The pattern itself can be used with any type of configuration file and any code which loads that configuration into a class. In our code, we use YAML files for configuration, and use the dacite package to load those files into classes in a type-safe way. Take this example of a yaml configuration file defining an optimizer:

with open("config.yaml", "w") as f:
    f.write("""
    optimizer:
      optimizer_type: Adam
      lr: 0.01
      kwargs:
        betas: [0.9, 0.999]
    """)

Let’s define a training configuration TrainConfig containing an OptimizerConfig to reflect the structure of the configuration file:

import dataclasses
from typing import Literal, Mapping, Any, Iterable

from torch.optim import Optimizer, Adam, SGD
from torch.nn import Parameter, Linear

@dataclasses.dataclass
class OptimizerConfig:
    """
    Configuration for an optimizer.

    Attributes:
        optimizer_type: The type of optimizer to use.
        lr: The learning rate.
        kwargs: Additional keyword arguments to pass to the optimizer.
    """

    optimizer_type: Literal["Adam", "SGD"] = "Adam"
    lr: float = 0.001
    kwargs: Mapping[str, Any] = dataclasses.field(default_factory=dict)
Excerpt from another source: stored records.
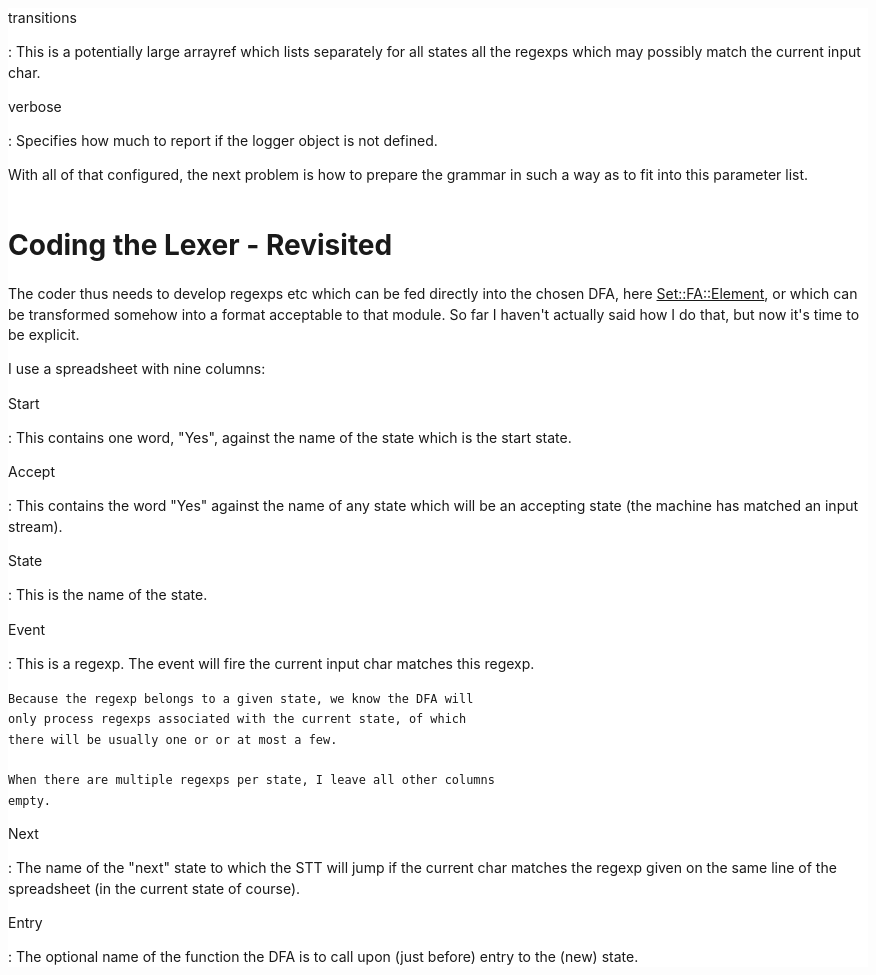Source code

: transitions

:   This is a potentially large arrayref which lists separately for all
    states all the regexps which may possibly match the current input
    char.

verbose

:   Specifies how much to report if the logger object is not defined.

With all of that configured, the next problem is how to prepare the
grammar in such a way as to fit into this parameter list.

Coding the Lexer - Revisited
============================

The coder thus needs to develop regexps etc which can be fed directly
into the chosen DFA, here
[Set::FA::Element](http://metacpan.org/module/Set::FA::Element), or
which can be transformed somehow into a format acceptable to that
module. So far I haven't actually said how I do that, but now it's time
to be explicit.

I use a spreadsheet with nine columns:

Start

:   This contains one word, "Yes", against the name of the state which
    is the start state.

Accept

:   This contains the word "Yes" against the name of any state which
    will be an accepting state (the machine has matched an input
    stream).

State

:   This is the name of the state.

Event

:   This is a regexp. The event will fire the current input char matches
    this regexp.

    Because the regexp belongs to a given state, we know the DFA will
    only process regexps associated with the current state, of which
    there will be usually one or or at most a few.

    When there are multiple regexps per state, I leave all other columns
    empty.

Next

:   The name of the "next" state to which the STT will jump if the
    current char matches the regexp given on the same line of the
    spreadsheet (in the current state of course).

Entry

:   The optional name of the function the DFA is to call upon (just
    before) entry to the (new) state.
    def build(self, parameters: Iterable[Parameter]) -> Optimizer:
        if self.optimizer_type == "Adam":
            optimizer = Adam(parameters, lr=self.lr, **self.kwargs)
        elif self.optimizer_type == "SGD":
            optimizer = SGD(parameters, lr=self.lr, **self.kwargs)
        else:
            raise ValueError(f"Unknown optimizer type: {self.optimizer_type}")
        return optimizer

@dataclasses.dataclass
class TrainingConfig:
    optimizer: OptimizerConfig

We can use dacite to automatically load the configuration file into this dataclass structure:

import dacite
import yaml

with open("config.yaml", "r") as f:
    config_dict = yaml.safe_load(f)

config = dacite.from_dict(TrainingConfig, config_dict, config=dacite.Config(strict=True))
print(config)

module = Linear(10, 10)

optimizer = config.optimizer.build(parameters=module.parameters())
print(optimizer)

The result is a user-configurable instance we can use to optimize model weights.

TrainingConfig(optimizer=OptimizerConfig(optimizer_type='Adam', lr=0.01, kwargs={'betas': [0.9, 0.999]}))
Adam (
Parameter Group 0
    amsgrad: False
    betas: [0.9, 0.999]
    capturable: False
    differentiable: False
    eps: 1e-08
    foreach: None
    fused: None
    lr: 0.01
    maximize: False
    weight_decay: 0
)

The OptimizerConfig is a Config class with a build method. The product of that build method is an Optimizer instance from pytorch. Once we have an Optimizer, the code no longer needs to worry about how that object was configured.

Let’s break down what’s happening. The user defines a yaml file representing a TrainConfig. That yaml contains an “optimizer” section, corresponding to our OptimizerConfig. Dacite will automatically load nested dataclasses, meaning it automatically loads the yaml data into the nested “optimizer” attribute. It also means we can add as many other configuration classes under TrainConfig as we want (for example, to define the neural network or how many epochs to train), or even nested configuration classes under those classes (such as a SchedulerConfig class under the optimizer).

Dacite is a very powerful tool for making sure that the configuration is correct and that the code is type-safe. It reads the configuration file, validates it against the class, and then constructs the class for us. Normally, adding validation to a configuration file would be extra work as well as code you need to keep up to date if the configuration ever changes, but dacite does it all for us.

As shown in this example, the build method can take in arguments that are only available at runtime, meaning you can build objects that require more than just the provided user configuration. In this case, the optimizer also takes in the model weights being optimized. You can also pass in data implied by other configuration classes. For example, you might have a data configuration specifying data to load, automatically detect the size of the training data (e.g. an image resolution) from that loaded data, and pass that size to another configuration class that builds the neural network.